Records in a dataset
────────
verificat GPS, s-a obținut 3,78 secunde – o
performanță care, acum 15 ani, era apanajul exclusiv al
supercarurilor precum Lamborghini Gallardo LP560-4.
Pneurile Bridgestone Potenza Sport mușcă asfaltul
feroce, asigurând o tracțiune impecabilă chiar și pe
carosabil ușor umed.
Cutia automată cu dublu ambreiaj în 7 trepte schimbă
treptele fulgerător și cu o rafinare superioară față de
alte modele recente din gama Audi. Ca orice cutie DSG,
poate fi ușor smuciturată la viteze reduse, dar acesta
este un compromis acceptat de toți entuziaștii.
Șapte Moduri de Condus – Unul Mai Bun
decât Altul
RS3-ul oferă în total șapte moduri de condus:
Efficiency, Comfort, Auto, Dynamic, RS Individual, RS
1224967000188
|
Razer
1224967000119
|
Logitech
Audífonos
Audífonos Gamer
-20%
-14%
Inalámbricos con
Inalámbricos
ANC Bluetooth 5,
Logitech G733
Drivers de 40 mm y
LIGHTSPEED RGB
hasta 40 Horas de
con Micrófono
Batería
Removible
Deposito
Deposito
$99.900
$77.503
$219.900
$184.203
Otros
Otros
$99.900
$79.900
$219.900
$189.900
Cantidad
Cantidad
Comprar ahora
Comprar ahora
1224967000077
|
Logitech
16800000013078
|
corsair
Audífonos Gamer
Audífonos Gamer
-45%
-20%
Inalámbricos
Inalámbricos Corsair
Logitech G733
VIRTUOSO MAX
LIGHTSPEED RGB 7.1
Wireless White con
────────
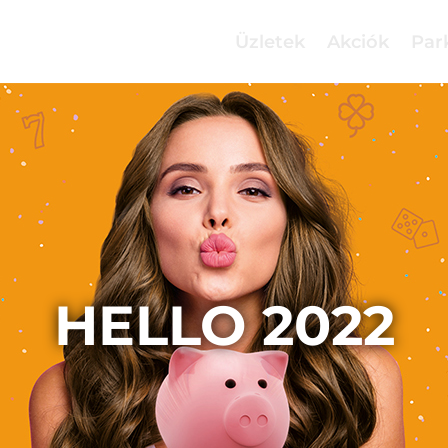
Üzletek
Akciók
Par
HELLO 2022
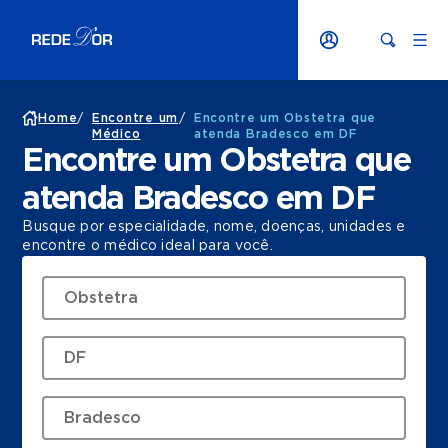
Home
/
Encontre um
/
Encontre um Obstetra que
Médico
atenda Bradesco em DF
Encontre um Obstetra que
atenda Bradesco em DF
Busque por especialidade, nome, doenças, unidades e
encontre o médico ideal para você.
────────
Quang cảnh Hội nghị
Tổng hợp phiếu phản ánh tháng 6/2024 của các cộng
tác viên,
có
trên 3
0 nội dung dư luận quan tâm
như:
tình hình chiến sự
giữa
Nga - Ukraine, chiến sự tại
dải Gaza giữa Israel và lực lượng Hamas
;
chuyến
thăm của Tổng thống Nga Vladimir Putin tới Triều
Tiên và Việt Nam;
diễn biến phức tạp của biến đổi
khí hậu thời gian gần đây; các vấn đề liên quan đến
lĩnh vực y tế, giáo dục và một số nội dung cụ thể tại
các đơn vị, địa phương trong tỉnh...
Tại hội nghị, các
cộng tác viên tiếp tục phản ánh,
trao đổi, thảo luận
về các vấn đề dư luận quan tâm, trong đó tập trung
────────
-- INSTRUCTIONS TO FOLLOW --
Print the lines from the rows above, starting with the line containing "verificat GPS, s-a obținut 3,78 secunde – o" and ending with the line containing "alte modele recente", each reproduced word for word.

-- EXERCISE OUTPUT --
verificat GPS, s-a obținut 3,78 secunde – o
performanță care, acum 15 ani, era apanajul exclusiv al
supercarurilor precum Lamborghini Gallardo LP560-4.
Pneurile Bridgestone Potenza Sport mușcă asfaltul
feroce, asigurând o tracțiune impecabilă chiar și pe
carosabil ușor umed.
Cutia automată cu dublu ambreiaj în 7 trepte schimbă
treptele fulgerător și cu o rafinare superioară față de
alte modele recente din gama Audi. Ca orice cutie DSG,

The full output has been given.